- **Data for this exercise**:
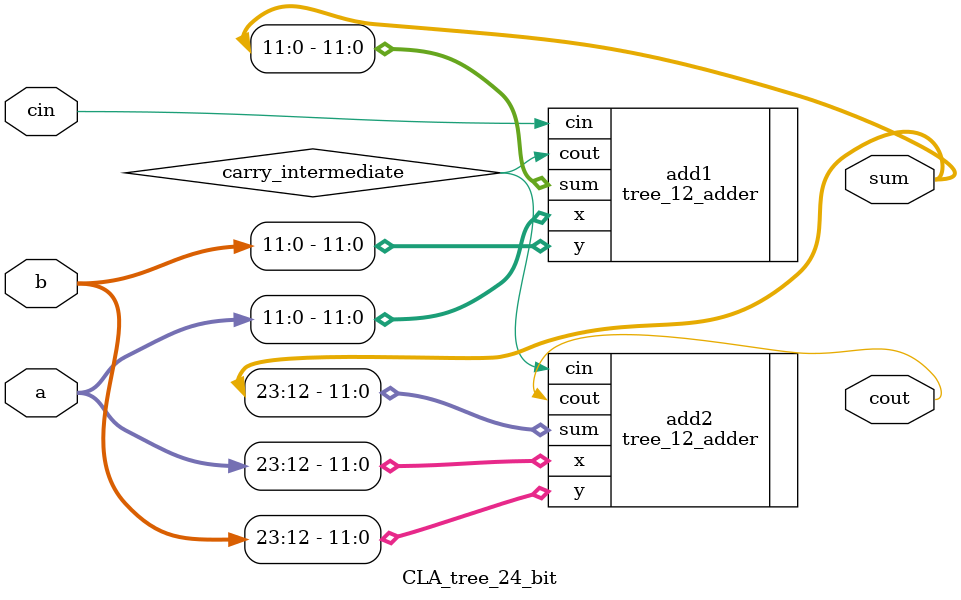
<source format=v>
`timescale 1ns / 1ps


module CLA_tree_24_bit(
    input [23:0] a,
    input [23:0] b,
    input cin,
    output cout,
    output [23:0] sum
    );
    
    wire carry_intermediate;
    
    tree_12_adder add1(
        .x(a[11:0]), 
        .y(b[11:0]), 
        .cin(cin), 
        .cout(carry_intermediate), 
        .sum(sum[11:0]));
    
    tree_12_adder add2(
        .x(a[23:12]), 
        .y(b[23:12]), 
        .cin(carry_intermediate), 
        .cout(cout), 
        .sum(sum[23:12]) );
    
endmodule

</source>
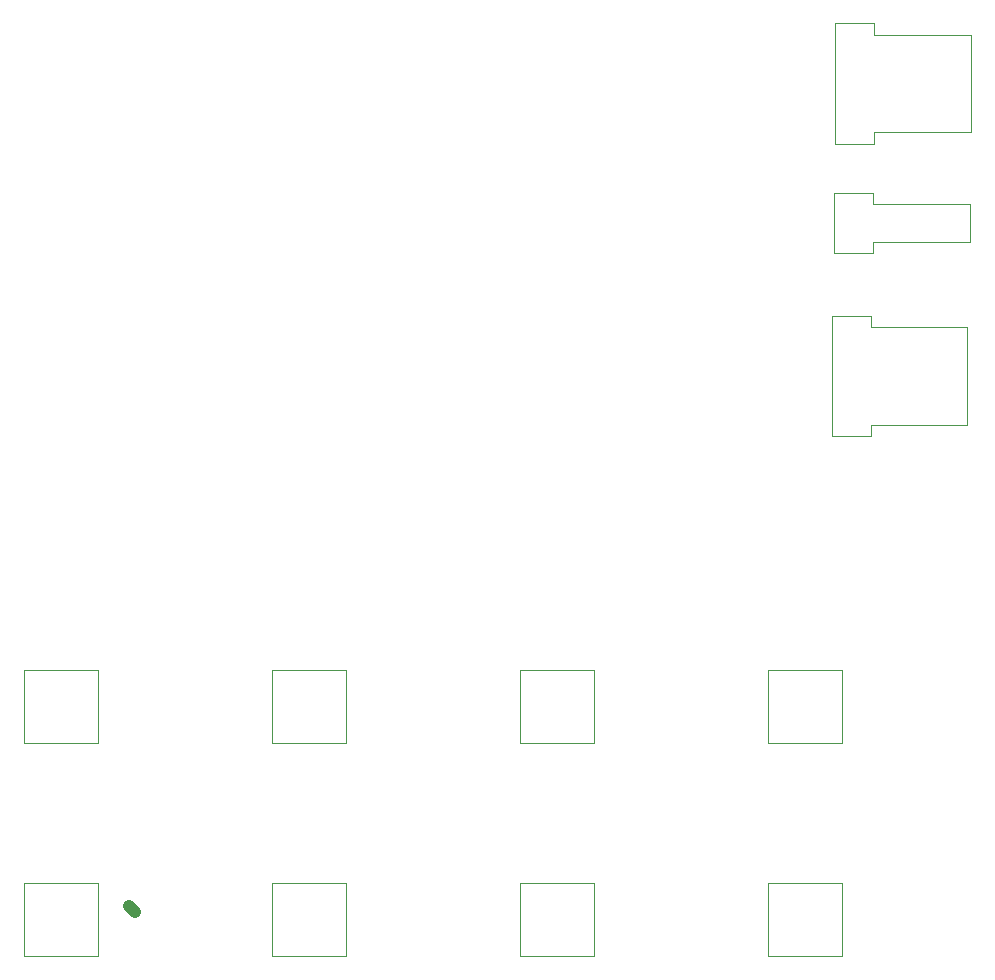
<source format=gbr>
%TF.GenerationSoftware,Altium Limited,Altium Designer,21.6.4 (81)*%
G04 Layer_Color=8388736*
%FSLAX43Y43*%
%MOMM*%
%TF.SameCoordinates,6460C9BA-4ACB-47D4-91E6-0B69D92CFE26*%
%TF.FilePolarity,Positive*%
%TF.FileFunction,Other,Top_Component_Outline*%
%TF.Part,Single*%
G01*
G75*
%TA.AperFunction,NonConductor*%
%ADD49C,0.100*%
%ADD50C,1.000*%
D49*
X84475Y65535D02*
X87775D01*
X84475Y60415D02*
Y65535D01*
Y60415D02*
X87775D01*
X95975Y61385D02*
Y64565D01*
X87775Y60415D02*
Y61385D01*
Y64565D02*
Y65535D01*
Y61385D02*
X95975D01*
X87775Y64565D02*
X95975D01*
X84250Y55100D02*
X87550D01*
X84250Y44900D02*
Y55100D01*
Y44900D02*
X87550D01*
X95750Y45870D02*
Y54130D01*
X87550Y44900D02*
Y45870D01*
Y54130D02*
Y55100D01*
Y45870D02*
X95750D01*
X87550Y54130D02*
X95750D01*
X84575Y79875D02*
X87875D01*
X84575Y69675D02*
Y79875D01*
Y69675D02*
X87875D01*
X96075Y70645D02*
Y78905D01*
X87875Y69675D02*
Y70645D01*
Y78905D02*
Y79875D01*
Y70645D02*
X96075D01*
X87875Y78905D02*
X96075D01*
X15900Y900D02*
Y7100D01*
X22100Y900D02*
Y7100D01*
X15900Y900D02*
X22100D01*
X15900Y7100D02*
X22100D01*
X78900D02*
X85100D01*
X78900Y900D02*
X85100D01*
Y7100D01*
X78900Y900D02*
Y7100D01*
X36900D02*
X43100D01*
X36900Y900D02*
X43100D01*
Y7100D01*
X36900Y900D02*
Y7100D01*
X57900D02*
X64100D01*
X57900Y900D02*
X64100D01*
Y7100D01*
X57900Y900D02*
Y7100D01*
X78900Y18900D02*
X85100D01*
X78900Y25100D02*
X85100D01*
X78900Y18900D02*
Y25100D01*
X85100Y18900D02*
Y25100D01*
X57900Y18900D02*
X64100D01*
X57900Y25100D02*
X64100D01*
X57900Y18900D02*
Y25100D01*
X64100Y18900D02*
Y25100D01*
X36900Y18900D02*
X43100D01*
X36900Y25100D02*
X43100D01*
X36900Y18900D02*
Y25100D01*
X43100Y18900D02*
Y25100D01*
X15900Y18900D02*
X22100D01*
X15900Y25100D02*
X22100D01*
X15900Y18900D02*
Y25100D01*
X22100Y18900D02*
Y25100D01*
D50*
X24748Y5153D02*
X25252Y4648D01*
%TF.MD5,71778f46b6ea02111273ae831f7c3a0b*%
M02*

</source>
==
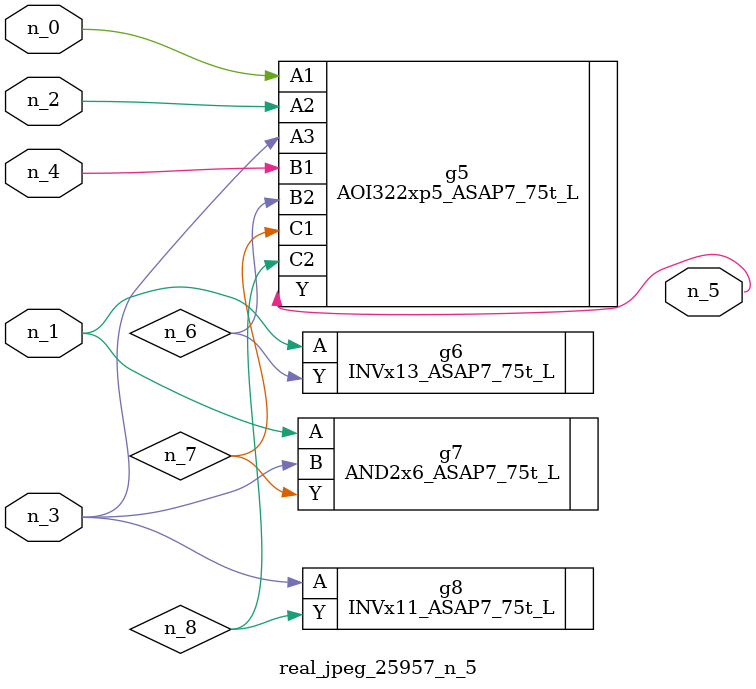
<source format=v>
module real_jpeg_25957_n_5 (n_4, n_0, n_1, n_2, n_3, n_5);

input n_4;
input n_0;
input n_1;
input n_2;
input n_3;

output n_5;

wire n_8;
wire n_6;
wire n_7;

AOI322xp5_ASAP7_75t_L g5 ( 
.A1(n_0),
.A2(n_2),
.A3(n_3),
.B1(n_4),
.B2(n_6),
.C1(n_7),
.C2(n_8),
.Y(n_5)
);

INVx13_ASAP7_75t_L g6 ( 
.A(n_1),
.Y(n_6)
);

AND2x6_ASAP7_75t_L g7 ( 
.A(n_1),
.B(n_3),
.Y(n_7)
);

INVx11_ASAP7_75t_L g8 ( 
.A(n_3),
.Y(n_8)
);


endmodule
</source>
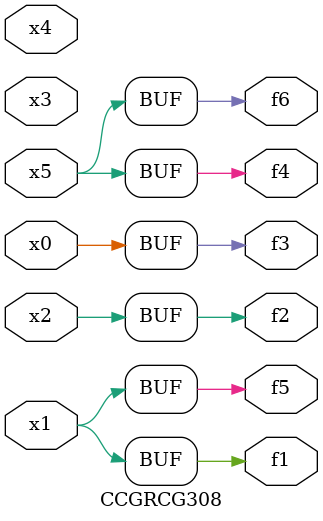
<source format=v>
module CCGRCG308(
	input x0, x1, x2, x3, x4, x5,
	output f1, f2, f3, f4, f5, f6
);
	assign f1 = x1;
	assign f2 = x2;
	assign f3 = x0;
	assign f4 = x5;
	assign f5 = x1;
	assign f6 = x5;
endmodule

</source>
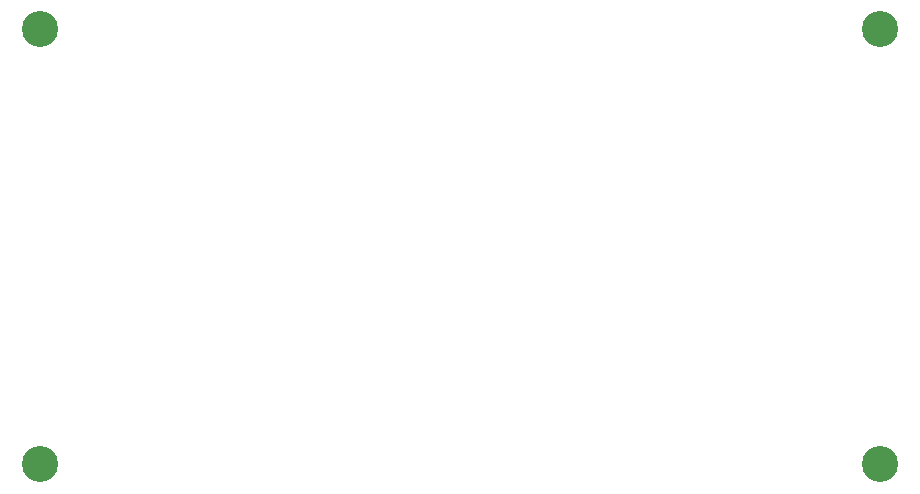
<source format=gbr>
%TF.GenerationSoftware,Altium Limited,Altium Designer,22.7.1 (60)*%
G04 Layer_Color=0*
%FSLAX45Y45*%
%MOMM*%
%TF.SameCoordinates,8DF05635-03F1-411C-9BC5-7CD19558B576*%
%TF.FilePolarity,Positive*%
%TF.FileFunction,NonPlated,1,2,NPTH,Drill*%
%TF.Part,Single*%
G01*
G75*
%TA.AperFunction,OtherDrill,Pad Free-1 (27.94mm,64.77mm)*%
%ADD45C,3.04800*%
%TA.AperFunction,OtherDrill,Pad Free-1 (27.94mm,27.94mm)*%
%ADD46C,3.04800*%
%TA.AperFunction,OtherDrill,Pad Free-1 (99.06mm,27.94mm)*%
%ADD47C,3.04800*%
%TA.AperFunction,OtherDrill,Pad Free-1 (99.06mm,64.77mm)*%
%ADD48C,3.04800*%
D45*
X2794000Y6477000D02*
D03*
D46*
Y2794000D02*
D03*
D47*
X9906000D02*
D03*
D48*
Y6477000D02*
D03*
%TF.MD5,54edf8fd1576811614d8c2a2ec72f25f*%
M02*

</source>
---
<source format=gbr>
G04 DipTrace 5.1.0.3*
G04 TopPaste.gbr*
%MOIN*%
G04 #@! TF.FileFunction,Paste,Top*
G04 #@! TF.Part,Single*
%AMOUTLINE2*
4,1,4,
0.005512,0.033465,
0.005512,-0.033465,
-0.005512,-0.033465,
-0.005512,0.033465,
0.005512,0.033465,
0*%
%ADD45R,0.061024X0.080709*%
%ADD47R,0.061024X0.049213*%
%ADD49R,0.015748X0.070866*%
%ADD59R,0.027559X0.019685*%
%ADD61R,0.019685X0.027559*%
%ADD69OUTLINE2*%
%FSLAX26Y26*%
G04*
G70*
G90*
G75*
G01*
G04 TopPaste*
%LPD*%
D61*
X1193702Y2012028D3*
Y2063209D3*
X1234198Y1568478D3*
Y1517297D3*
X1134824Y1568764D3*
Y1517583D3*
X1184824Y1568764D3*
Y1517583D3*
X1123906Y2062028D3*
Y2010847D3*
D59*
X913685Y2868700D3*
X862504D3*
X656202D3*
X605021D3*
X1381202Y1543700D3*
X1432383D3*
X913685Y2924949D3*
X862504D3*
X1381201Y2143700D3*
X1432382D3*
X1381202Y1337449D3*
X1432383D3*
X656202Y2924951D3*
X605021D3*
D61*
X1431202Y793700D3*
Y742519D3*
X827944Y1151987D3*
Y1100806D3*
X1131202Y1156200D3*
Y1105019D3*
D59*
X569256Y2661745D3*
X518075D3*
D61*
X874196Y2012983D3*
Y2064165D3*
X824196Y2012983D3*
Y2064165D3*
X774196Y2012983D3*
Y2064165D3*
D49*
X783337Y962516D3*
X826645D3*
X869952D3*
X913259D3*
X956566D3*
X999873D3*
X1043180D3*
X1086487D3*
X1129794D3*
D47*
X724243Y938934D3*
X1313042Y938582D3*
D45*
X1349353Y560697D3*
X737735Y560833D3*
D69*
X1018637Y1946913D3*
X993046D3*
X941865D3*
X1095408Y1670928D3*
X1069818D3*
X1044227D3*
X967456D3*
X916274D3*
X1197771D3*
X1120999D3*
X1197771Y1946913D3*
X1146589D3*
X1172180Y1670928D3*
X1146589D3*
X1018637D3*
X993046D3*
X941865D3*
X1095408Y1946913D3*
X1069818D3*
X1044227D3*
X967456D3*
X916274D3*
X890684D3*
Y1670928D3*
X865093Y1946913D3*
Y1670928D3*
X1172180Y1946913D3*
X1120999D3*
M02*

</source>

- **Problem description**:
In how many lines of the listing does the word "Single" appear? Give the number and no other words.

- **Answer**:
3